Tuesday, August 05, 2008

Carter the Prophet

Three years ago I wrote this post about Jimmy Carter not being such a bad President. One of his staffers wrote this editorial in the Philadelphia Enquirer. (HT: Some Assembly Required).
I feel even more justified in my thoughts as Carter was right about energy policy (bold text my own):

In 1979 he issued a Presidential Message to the Congress, charting a path to increased reliance on solar energy, renewable resources and conservation, and setting a goal: 20 percent of our energy needs were to be met by solar and renewable resources by the year 2000.

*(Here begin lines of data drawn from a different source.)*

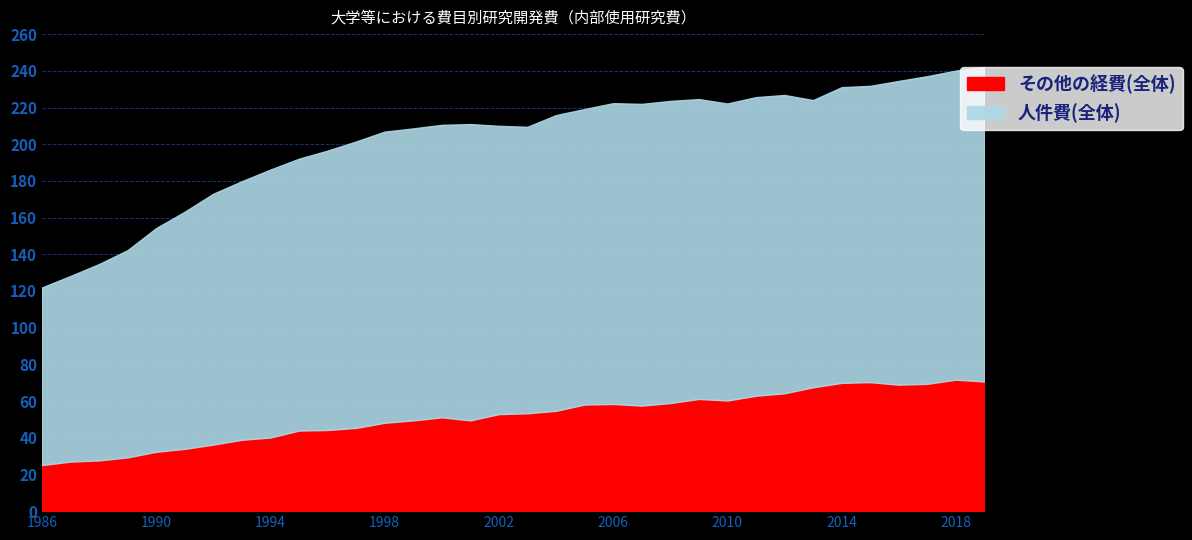

Count the number of data series in this chart.

2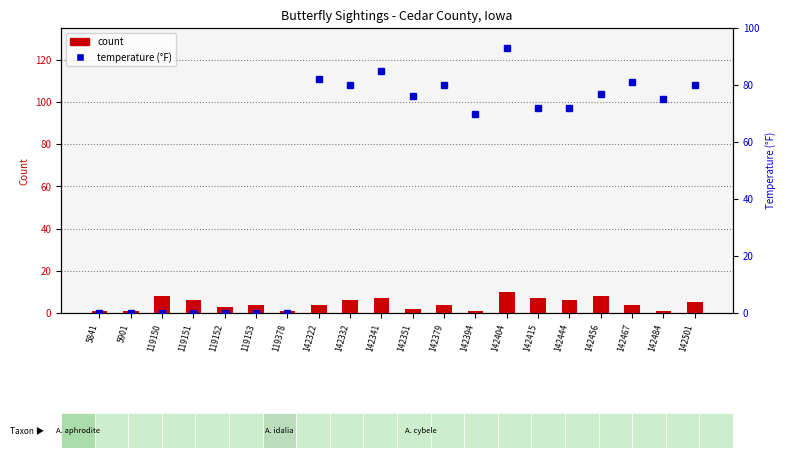

What is the average value of the temperature (°F) series?

51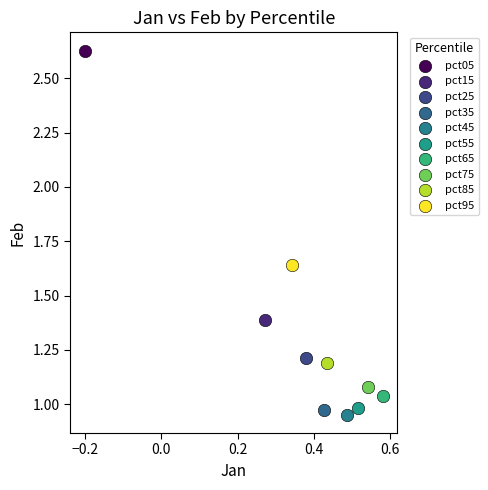

Which series contains the highest Y value?

pct05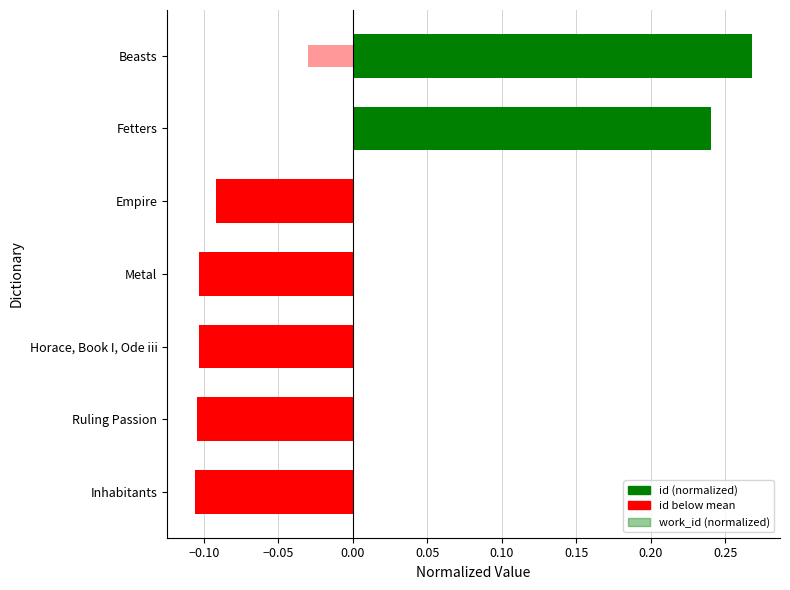

Reading left to right, transcribe all the data shown in this chart.

id (normalized): -0.1	-0.1	-0.1	-0.1	-0.1	0.2	0.3
work_id (normalized): -0.0	-0.0	-0.0	-0.0	-0.0	0.2	-0.0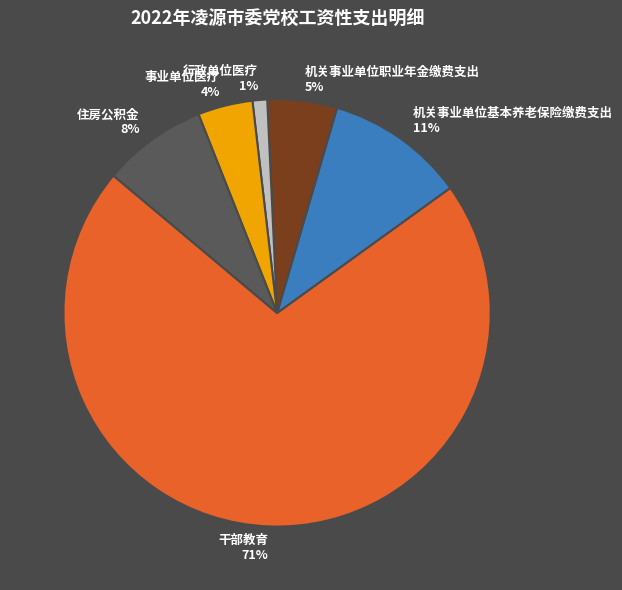

Is it true that 行政单位医疗 is 11% of the pie?

False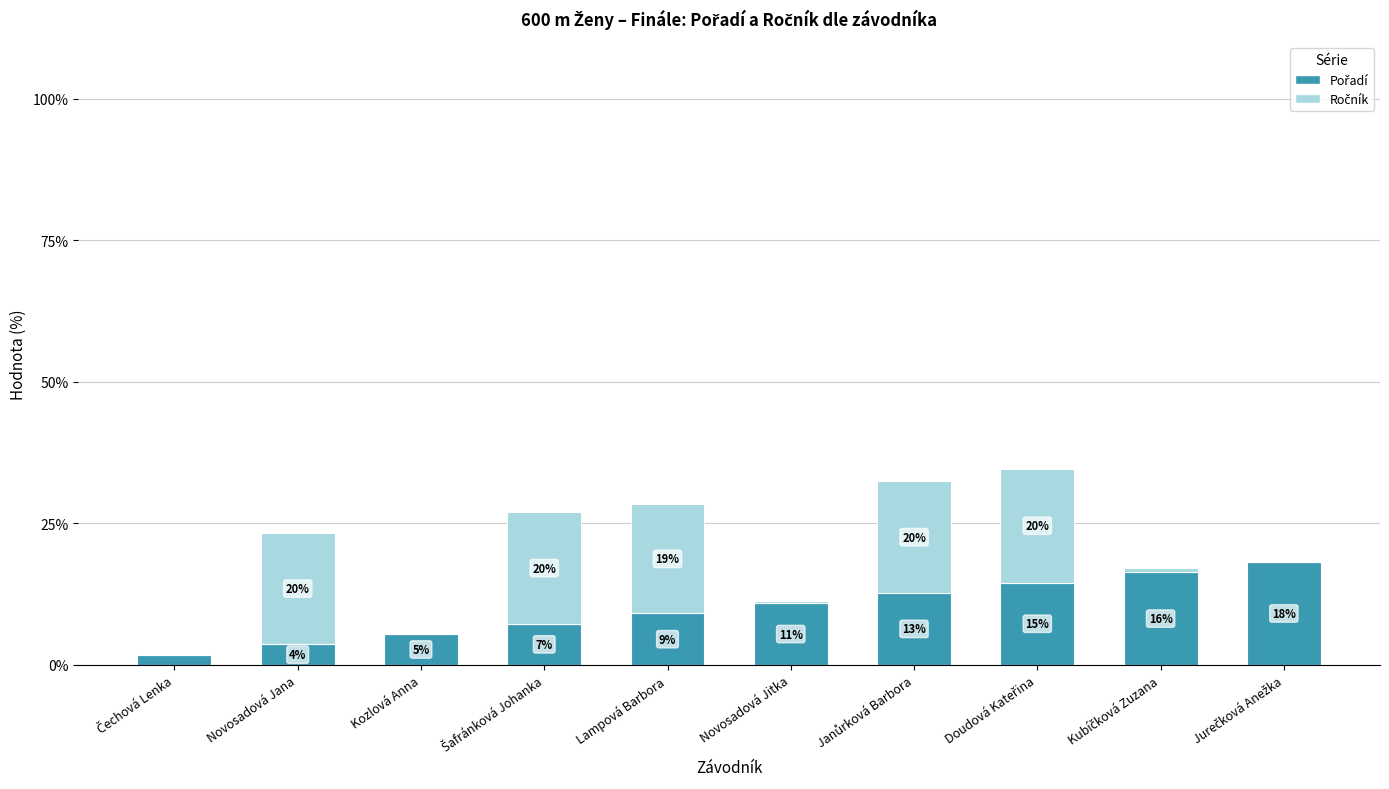

Are the bars horizontal?

No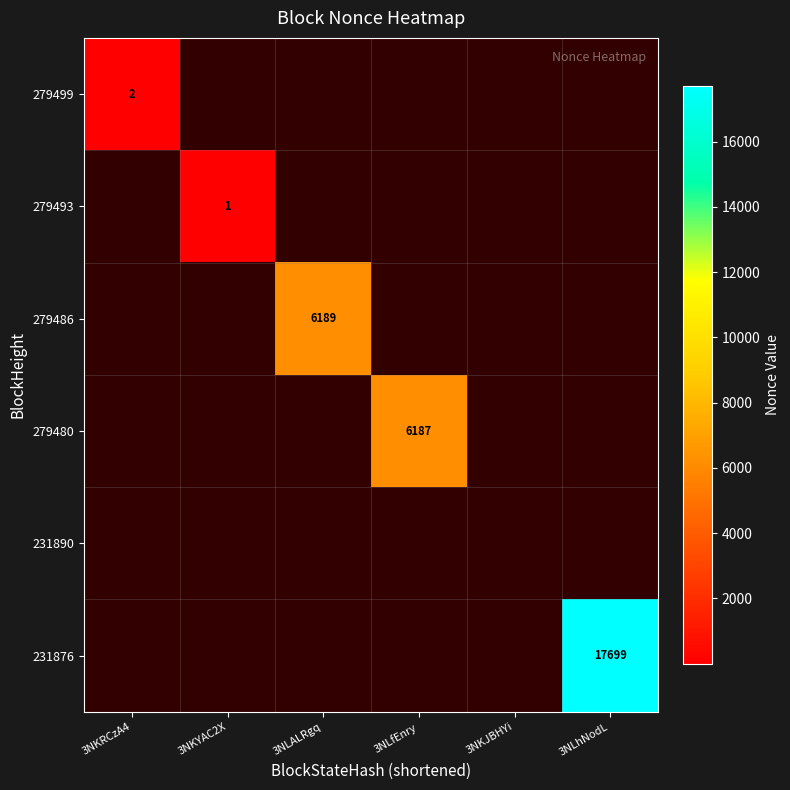

How many categories are shown in the chart?

6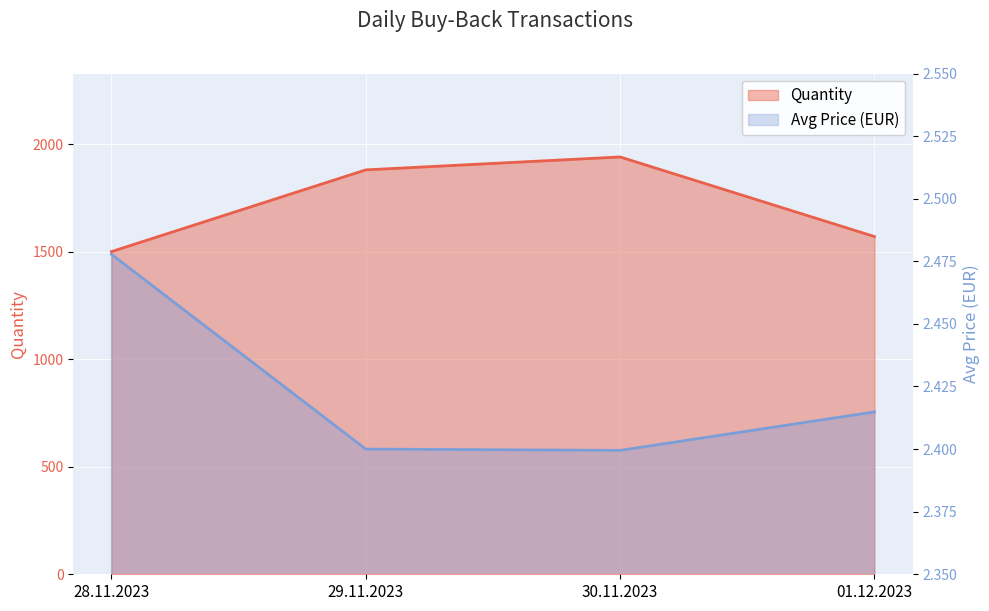

Reading left to right, extract all data points from this chart.

Quantity: 1500.0	1880.0	1940.0	1570.0
Avg Price (EUR): 2.5	2.4	2.4	2.4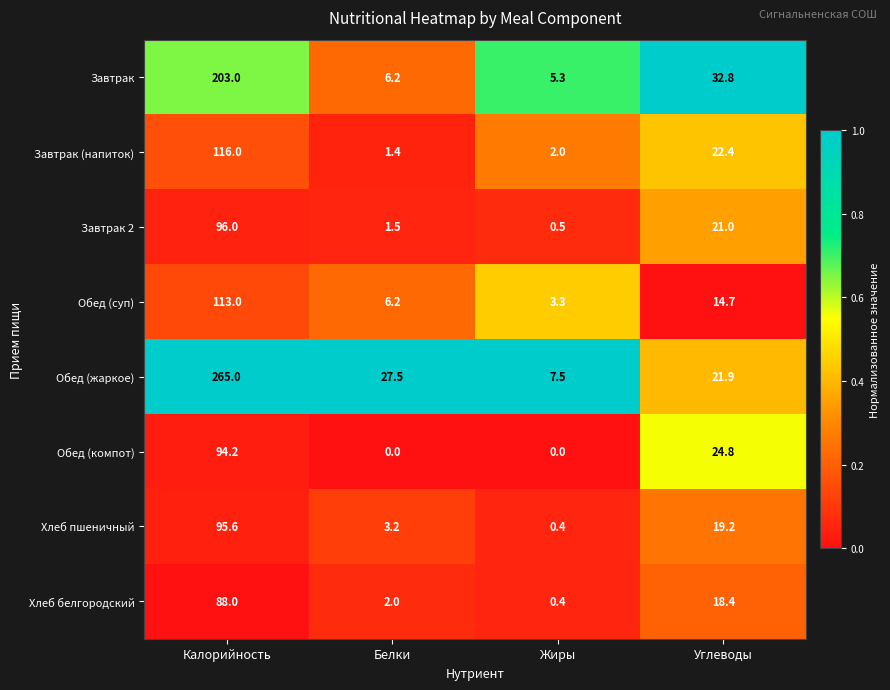

What is the sum of all Завтрак 2 values?

119.0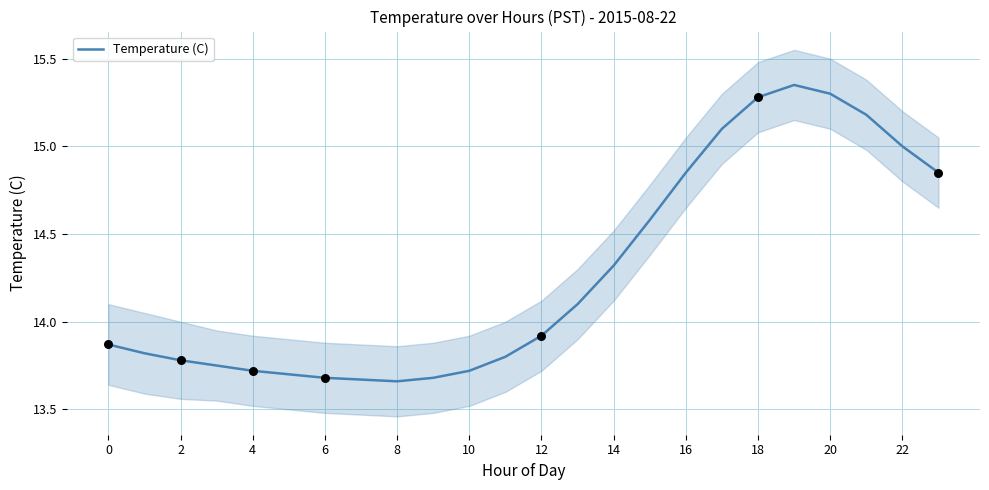

Between 17 and 19, which is larger?

19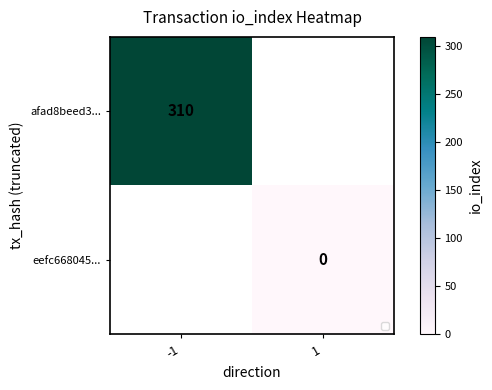

At how many categories does at least one series exceed 16?

1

The message envisioned a broad range of measures to reduce the nation's oil dependency. Among them were developing and applying technologies to reduce energy consumption in industry and in the home; wind-generated electricity; biomass fuel sources; and environmentally safe ways to burn and use coal.

If we let cheap oil lull us into inactivity, Carter warned, "we could endanger our freedom as a sovereign nation to act in foreign affairs." He saw our oil addiction as a threat to our national security, and he urged the nation to break free of it.

Carter saw solar power as a key to America's energy independence. Energy from the sun would be clean and safe, and would provide a non-polluting insurance policy against the rising cost of imported oil.

As a demonstration of his commitment, Carter directed that solar collectors be installed on the roof of the White House.

He proposed the creation of a Solar Bank to provide capital at subsidized rates for the development and application of solar technologies.

Congress responded by passing legislation to create the bank.

In 1981, Ronald Reagan moved into the White House. The solar collectors were removed. The Solar Bank was abandoned; when asked when its board of directors would meet, a high administration official said, "Never."

Instead of achieving energy independence, we became a nation of energy gluttons, beholden to dictators who are our suppliers but not our friends.

And with what dire consequences. We are paying about $4 a gallon for gasoline. We have fought two wars in the Middle East. Whatever justifications may be given, one may wonder what national interest would have required those wars if we had not needed the oil.

And we have spawned a deadly terrorist organization - al-Qaeda - by our very presence in Saudi Arabia.